ROMA Giuseppe Conte è quello che ha pianificato meglio di tutti, almeno nel centrosinistra, la sua strategia per il 2026, l’anno pre-elettorale in cui ci si posiziona per il big match delle Politiche. Agli amici e ai colleghi di partito che gli chiedono, «presidente, davvero nel 2026 dobbiamo puntare sulla sicurezza?», lui risponde: «Certamente, cresce nei cittadini la paura di scippi e rapine e il giusto fastidio per il degrado e a queste sensibilità dobbiamo dare risposte. Non lasciare le soluzioni alla destra». Che poi i dati sulla micro-criminalità urbana siano in discesa è un altro discorso. Quel che conta per Conte, ci si passi il gioco di assonanze, è dare a M5S un profilo di affidabilità e non più di movimentismo, una fisionomia non tutta spostata a sinistra ma che guarda ai ceti moderati e a quel centro che tutti vogliono costruire (la Casa riformista di Renzi è lì ubicata) e in cui il leader stellato può rivelarsi a sua volta un player. E allora perché non farlo noi il centro (parola impronunciabile da quelle parti), dicono i seguaci, anche se loro non lo chiamano così, del CamaleConte?
TRA FURTI E TRUMP
Sembra abbastanza centrata questa strategia del presidente M5S. Visto che a sinistra Schlein fa il pieno e Avs pesca in quello stesso mare, non può che cercare spazio in zone diverse Conte e l’offerta individuata è questa: iper-pacifismo (a cui il mondo del cattolici è molto sensibile così come gli italiani in generale) e più sicurezza; no alle armi a Kiev e proposta di legge anti-borseggio già depositata dalla deputata Marianna Ricciardi; severità verso l’Ue («Ci pensi Trump», aveva detto Conte per poi correggersi: «Spiragli di pace esistono ma la Ue non è protagonista») e impostazione non sindacalese né sinistrese sull’economia. La patrimoniale? Giammai. Landini? Ormai quasi un ex amico. La «rivolta sociale» e la moltiplicazione degli scioperi generali? Suvvia.
E rientra, ora non più come componente della squadra ma come fiancheggiatore esterno, Rocco Casalino in questa marcia di avvicinamento di Conte — obiettivo Palazzo Chigi: perché Elly e non io? — al moderatismo, con l’ex spin doctor che nelle tivvù narra Giuseppe come un politico affidabile e tutt’altro che estremista. E c’è questa costruzione dell’immagine nuova ma anche la costruzione di una sostanza nuova. Ripete spesso ai suoi il presidente stellato: «Dobbiamo spingere di più sul Nord, dialogare con le forze imprenditoriali e lavorative».
LA LINEA GOTICA
Oltre la linea gotica e oltre la vecchia identità?
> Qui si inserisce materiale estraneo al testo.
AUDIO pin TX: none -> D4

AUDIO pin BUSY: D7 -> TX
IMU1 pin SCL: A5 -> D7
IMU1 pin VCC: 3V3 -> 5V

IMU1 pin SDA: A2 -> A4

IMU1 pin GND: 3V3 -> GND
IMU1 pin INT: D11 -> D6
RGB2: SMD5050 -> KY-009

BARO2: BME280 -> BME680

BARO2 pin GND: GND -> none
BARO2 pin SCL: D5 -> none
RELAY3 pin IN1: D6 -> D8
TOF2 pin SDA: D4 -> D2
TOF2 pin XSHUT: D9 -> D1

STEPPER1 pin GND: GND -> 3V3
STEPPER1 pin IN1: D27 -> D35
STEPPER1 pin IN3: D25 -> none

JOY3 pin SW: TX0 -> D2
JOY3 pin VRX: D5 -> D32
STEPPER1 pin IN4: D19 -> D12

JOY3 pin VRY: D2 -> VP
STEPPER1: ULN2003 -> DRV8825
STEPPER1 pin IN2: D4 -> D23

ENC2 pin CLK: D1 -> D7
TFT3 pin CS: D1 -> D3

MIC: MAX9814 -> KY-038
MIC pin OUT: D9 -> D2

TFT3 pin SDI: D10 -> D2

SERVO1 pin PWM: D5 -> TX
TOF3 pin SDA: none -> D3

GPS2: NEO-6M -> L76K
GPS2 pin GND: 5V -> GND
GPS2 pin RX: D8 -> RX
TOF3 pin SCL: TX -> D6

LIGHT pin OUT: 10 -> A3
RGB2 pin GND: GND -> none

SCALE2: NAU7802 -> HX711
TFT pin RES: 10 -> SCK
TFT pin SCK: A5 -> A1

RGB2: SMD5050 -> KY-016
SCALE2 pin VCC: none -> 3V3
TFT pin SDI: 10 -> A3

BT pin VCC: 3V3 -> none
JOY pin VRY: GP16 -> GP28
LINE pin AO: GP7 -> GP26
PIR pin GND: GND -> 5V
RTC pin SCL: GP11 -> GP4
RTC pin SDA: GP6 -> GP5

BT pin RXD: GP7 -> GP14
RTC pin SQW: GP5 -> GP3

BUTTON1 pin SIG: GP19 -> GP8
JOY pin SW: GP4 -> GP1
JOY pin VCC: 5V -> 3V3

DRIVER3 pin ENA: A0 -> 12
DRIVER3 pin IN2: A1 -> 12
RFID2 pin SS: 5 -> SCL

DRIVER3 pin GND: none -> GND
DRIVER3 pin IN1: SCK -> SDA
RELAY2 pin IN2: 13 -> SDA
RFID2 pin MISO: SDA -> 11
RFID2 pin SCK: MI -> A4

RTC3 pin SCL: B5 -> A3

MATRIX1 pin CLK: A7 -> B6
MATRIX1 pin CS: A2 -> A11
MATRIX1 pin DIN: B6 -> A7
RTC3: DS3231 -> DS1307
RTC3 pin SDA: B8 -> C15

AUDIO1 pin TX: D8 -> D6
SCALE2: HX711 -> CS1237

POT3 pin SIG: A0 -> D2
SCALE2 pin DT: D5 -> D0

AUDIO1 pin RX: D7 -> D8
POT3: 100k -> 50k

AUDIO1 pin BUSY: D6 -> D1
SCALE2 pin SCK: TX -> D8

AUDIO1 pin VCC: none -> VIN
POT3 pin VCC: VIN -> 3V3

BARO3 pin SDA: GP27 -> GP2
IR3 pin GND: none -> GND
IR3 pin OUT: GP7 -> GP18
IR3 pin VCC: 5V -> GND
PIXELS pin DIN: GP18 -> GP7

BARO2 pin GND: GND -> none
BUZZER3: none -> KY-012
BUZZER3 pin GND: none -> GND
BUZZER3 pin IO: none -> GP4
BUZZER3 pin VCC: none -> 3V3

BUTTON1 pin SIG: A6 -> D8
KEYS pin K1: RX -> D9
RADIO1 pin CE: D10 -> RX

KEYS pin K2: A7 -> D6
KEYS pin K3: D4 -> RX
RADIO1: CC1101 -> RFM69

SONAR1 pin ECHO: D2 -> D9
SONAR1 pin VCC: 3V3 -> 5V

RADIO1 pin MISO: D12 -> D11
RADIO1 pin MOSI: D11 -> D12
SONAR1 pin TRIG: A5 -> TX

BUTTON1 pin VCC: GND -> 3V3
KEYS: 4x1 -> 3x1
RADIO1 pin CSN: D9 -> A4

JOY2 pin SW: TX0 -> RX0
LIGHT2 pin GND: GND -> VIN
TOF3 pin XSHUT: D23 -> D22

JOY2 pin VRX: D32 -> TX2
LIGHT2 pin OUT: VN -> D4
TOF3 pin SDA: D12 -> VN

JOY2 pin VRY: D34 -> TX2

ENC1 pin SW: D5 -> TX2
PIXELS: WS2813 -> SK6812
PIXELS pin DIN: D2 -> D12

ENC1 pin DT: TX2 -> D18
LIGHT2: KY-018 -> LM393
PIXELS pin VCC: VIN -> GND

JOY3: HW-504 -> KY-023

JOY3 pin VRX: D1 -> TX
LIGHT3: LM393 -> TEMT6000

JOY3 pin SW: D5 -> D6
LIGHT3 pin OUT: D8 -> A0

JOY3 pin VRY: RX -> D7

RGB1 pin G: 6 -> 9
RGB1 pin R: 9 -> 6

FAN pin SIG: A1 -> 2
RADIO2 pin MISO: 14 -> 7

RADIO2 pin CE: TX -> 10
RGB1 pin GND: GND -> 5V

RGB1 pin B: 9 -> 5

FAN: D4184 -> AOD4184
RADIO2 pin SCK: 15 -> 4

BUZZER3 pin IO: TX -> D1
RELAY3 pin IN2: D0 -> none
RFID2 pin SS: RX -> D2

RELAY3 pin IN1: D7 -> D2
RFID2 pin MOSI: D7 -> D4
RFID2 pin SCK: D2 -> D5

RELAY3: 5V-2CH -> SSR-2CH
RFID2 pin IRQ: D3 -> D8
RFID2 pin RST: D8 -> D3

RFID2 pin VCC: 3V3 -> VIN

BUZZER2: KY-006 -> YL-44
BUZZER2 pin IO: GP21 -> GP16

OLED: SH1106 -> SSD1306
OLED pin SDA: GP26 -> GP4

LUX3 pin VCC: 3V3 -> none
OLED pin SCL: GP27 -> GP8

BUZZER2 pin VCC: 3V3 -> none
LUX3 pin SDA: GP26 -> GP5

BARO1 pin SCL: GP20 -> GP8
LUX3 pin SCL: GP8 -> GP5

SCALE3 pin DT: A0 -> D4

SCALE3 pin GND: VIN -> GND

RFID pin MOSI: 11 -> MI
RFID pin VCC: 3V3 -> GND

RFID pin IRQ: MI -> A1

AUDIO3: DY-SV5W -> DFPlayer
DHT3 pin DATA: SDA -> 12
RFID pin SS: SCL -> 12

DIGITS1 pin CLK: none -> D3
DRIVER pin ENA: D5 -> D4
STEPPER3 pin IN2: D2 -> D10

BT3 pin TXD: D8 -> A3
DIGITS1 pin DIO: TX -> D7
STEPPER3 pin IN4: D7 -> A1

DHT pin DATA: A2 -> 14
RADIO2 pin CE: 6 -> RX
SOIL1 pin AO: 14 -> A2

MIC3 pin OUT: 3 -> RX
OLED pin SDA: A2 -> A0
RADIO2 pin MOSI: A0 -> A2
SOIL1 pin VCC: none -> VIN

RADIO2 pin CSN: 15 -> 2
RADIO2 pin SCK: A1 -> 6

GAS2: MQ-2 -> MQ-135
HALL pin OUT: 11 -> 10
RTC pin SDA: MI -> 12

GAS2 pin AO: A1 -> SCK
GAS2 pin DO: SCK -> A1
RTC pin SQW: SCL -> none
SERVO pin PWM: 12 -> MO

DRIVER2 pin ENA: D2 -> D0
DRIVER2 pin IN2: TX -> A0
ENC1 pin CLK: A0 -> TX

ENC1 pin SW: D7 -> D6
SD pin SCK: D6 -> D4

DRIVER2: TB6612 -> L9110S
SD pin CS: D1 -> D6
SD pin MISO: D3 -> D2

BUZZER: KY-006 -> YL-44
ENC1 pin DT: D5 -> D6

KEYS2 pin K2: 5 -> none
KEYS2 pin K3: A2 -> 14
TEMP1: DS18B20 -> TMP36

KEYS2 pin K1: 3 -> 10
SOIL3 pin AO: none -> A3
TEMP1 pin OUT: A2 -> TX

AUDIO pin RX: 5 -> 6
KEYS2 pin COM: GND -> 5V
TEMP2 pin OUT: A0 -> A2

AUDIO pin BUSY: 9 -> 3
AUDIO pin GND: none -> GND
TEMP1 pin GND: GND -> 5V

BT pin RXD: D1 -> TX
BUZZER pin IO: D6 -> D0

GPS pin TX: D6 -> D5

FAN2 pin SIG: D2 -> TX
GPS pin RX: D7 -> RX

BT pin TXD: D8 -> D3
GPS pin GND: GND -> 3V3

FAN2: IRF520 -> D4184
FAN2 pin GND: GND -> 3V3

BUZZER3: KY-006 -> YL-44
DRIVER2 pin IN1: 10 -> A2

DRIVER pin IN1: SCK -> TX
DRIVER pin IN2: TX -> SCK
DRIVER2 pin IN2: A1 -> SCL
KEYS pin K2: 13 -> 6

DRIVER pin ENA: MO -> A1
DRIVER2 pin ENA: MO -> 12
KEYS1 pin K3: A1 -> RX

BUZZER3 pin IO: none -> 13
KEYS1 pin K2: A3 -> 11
Sì. Per rivaleggiare da centrista flessibile e moderno con gli altri centristi che cercano spazio sia a destra sia a sinistra? Sì. Al Nazareno, le intenzioni e le mosse di Conte sono monitorate con molta attenzione. Ciò che non conviene è che in primarie affollate (Elly, Giuseppe, Fratoianni, Onorato, Ruffini, magari Salis molto gradita tra i riformisti compresi quelli dem) il leader stellato possa se non superare quasi pareggiare con l’alleata-rivale. In ogni caso, competition is competition è l’ex avvocato del popolo continuerà nel 2026 a marcare le distanze dal Pd («Alleati? Non lo siamo», ha detto ad Atreju) su Ucraina, sicurezza, immigrazione, fisco.
Nuova identità e nuova popolarità e in più c’è il colpo grosso o il sogno di cui si parla a Campo Marzo, quartier generale pentastellato. Quello di dimostrarsi così ben collocati e forti nei sondaggi alla vigilia del voto 2027 al punto da ripetere con Conte quanto è accaduto con Francesco Rutelli nel 2001. Avvenne che candidato premier dell’Ulivo fu il leader della Margherita, partito che valeva molto meno dei Ds ma che veniva considerato più capace di parlare e attirare voti oltre il recinto della sinistra. E’ passato un quarto di secolo da allora, ma certi giri tornano.